| Excerpt |

Thursday, January 27, 2011

A Symphony of Silence

I was perusing ITunes for some new music to download. When I find something that I like, I listen to it over and over again absorbing the depth and intention of each note, of each chord, of each lyric which communicates and coveys something I could not do with words of my own. For more than three years, I have been trying to track down a symphony that was recommended to me by my Philosophy professor at LBC. At the time, he described it as “A symphony of sad songs.” I would Google this and came up with little that fit this description. Tonight, I think I may have found it. It is entitles “Symphony of Sorrowful Songs” by Henryk Gorecky. You can read about it here

I was told to listen to this as I reflected on the crucifixion during Good Friday. The Symphony takes on a new meaning tonight as I listen to it. Being that its composition was inspired by the holocaust, I listened with this as the backdrop for understanding. Something hauntingly struck me as I clicked the play button on my IPod. The first several minutes are silence. Nothing but utter silence.

| Data |
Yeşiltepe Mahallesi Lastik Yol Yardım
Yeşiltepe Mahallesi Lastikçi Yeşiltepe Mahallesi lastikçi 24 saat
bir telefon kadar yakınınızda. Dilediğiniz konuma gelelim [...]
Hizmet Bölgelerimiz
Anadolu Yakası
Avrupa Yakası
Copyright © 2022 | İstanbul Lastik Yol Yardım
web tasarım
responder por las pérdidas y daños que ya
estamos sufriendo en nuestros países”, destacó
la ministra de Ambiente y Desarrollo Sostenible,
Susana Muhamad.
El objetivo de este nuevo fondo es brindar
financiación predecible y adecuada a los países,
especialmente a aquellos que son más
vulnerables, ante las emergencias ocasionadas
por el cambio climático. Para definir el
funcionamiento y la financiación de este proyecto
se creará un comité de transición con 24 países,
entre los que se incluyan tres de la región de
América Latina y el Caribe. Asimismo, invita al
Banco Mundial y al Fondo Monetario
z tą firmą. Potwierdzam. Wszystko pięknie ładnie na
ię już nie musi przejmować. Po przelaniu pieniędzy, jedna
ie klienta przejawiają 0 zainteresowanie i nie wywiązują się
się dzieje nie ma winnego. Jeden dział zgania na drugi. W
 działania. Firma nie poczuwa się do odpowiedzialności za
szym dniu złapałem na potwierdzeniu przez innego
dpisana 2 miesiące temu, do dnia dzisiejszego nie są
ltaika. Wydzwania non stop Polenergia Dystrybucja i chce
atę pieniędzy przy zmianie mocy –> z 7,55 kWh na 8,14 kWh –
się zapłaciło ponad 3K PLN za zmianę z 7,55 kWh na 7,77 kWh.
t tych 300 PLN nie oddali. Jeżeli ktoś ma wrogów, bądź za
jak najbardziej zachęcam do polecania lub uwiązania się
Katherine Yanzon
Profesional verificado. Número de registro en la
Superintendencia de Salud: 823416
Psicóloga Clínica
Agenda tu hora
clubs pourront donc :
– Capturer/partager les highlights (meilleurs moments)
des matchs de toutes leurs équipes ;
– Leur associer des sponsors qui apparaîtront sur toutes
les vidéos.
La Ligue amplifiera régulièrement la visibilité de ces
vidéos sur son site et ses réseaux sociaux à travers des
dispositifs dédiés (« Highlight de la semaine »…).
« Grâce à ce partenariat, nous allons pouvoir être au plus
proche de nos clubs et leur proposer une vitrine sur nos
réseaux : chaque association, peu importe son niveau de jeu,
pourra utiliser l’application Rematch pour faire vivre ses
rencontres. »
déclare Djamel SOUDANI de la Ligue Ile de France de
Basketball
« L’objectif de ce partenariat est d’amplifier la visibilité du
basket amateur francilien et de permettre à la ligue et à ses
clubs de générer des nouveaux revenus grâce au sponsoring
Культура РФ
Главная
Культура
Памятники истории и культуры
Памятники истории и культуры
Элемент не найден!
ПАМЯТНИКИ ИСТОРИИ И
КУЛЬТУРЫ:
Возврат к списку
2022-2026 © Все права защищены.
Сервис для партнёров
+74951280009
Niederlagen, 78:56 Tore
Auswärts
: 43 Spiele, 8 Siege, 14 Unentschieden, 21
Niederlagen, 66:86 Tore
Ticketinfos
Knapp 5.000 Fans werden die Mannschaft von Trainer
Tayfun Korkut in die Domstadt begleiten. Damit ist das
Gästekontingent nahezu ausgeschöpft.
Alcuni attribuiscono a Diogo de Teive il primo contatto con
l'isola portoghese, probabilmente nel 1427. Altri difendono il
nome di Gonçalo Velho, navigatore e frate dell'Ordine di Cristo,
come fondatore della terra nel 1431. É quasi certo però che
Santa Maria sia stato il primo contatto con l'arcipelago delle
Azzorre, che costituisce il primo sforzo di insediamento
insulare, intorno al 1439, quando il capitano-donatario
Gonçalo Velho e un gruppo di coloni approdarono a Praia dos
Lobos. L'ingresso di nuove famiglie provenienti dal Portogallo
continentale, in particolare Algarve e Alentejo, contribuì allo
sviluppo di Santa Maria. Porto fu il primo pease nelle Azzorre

| Aim of the task |
Pick up the blog post about the "Symphony of Sorrowful Songs" directly after its final sentence, "Nothing but utter silence.", and continue it in the same first-person voice.

| Answer for the task |
Some have suggested that the silence indicates the silence of the nations during the Holocaust. I am not convinced by this. As I thought about the atrocity of the Holocaust my mind wandered to the atrocity of genocide. It did this because not too long ago Amanda and I witnessed the remnants of a genocide that took place in Cambodia. Suddenly I remembered a similar silence that fell over me while there. I remember the silence that filled the rooms of the S-21 school in Phnom Penh. I remember the blood splattered floors and walls that spoke too much for anything other than silence to capture their meaning. I remember the hallways lined with pictures of men, women, and children who were interrogated, tortured, and executed, their voices being forever silenced. I remember the killing fields where just beneath our feet contained those whose right to exist was taken from them. Standing in these fields, in my memory, I am haunted by silence. I am haunted by the silence of voices that will never again be heard, never again echo a medical contribution, a sonnet of joy or lament, an expression of love or gratitude. I hear the echoes of a song unsung, of a symphony that will never be written nor performed nor heard.  

In moments like these I catch the fragrance of something great; that for the first time in my life I see the value of a person. I see just how much God must love us. Though I am known by God, I am far from him. If I, who as his wayward son only resemble him slightly, feel the deep pangs of grief that must burden his heart, I know that it is impossible to feel the sense of loss I do now without understanding what has been lost. 

My God, oh my Father, what have we done? My God, oh my Father, what are we doing?